## WORK REQUEST:
Leave every picture out and give back the lines below from the first through the line that holds "оборудования, что позволяет", exactly as written.

Content starts

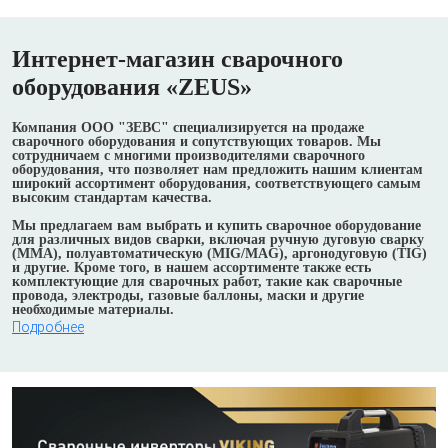
Интернет-магазин сварочного
оборудования «ZEUS»
Компания ООО "ЗЕВС" специализируется на продаже
сварочного оборудования и сопутствующих товаров. Мы
сотрудничаем с многими производителями сварочного
оборудования, что позволяет нам предложить нашим клиентам
широкий ассортимент оборудования, соответствующего самым
высоким стандартам качества.
Мы предлагаем вам выбрать и купить сварочное оборудование
для различных видов сварки, включая ручную дуговую сварку
(MMA), полуавтоматическую (MIG/MAG), аргонодуговую (TIG)
и другие. Кроме того, в нашем ассортименте также есть
комплектующие для сварочных работ, такие как сварочные
провода, электроды, газовые баллоны, маски и другие
необходимые материалы.
Подробнее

Content ends

## WRITTEN SOLUTION:
Интернет-магазин сварочного
оборудования «ZEUS»
Компания ООО "ЗЕВС" специализируется на продаже
сварочного оборудования и сопутствующих товаров. Мы
сотрудничаем с многими производителями сварочного
оборудования, что позволяет нам предложить нашим клиентам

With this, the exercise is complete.